(Collected data entries)

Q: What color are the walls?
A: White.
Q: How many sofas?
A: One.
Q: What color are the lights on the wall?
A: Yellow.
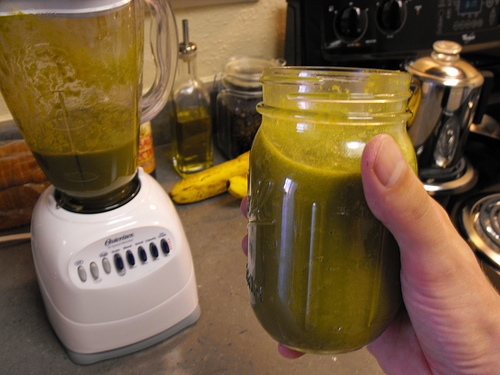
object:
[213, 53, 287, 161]
container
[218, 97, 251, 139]
dark contents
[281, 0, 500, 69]
stove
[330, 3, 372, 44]
control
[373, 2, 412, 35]
control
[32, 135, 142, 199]
green liquid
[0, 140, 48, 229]
bread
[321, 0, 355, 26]
knobs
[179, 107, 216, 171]
oil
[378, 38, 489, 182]
coffee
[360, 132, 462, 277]
thumb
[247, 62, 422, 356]
jar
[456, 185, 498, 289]
burner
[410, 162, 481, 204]
burner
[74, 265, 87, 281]
buttons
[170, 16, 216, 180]
bottle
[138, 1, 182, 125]
handle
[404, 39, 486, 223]
kettle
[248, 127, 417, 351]
salsa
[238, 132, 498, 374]
hand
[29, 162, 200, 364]
base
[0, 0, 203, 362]
blender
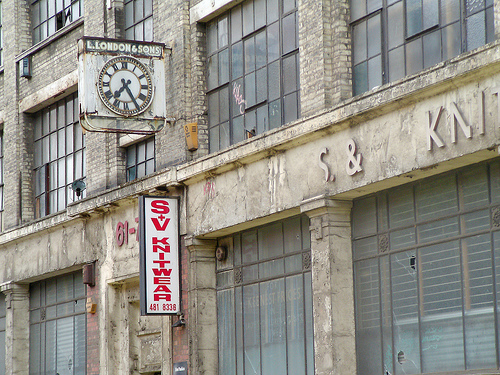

## EXERCISE:
Recast all the entries above as a Markdown table with a Row column for the row number and a Line column for each line, skipping blank lines. Leave the pictures out.

## RESPONSE:
| Row | Line |
|---|---|
| 1 | Q: What color are the walls? |
| 2 | A: White. |
| 3 | Q: How many sofas? |
| 4 | A: One. |
| 5 | Q: What color are the lights on the wall? |
| 6 | A: Yellow. |
| 7 | object: |
| 8 | [213, 53, 287, 161] |
| 9 | container |
| 10 | [218, 97, 251, 139] |
| 11 | dark contents |
| 12 | [281, 0, 500, 69] |
| 13 | stove |
| 14 | [330, 3, 372, 44] |
| 15 | control |
| 16 | [373, 2, 412, 35] |
| 17 | control |
| 18 | [32, 135, 142, 199] |
| 19 | green liquid |
| 20 | [0, 140, 48, 229] |
| 21 | bread |
| 22 | [321, 0, 355, 26] |
| 23 | knobs |
| 24 | [179, 107, 216, 171] |
| 25 | oil |
| 26 | [378, 38, 489, 182] |
| 27 | coffee |
| 28 | [360, 132, 462, 277] |
| 29 | thumb |
| 30 | [247, 62, 422, 356] |
| 31 | jar |
| 32 | [456, 185, 498, 289] |
| 33 | burner |
| 34 | [410, 162, 481, 204] |
| 35 | burner |
| 36 | [74, 265, 87, 281] |
| 37 | buttons |
| 38 | [170, 16, 216, 180] |
| 39 | bottle |
| 40 | [138, 1, 182, 125] |
| 41 | handle |
| 42 | [404, 39, 486, 223] |
| 43 | kettle |
| 44 | [248, 127, 417, 351] |
| 45 | salsa |
| 46 | [238, 132, 498, 374] |
| 47 | hand |
| 48 | [29, 162, 200, 364] |
| 49 | base |
| 50 | [0, 0, 203, 362] |
| 51 | blender |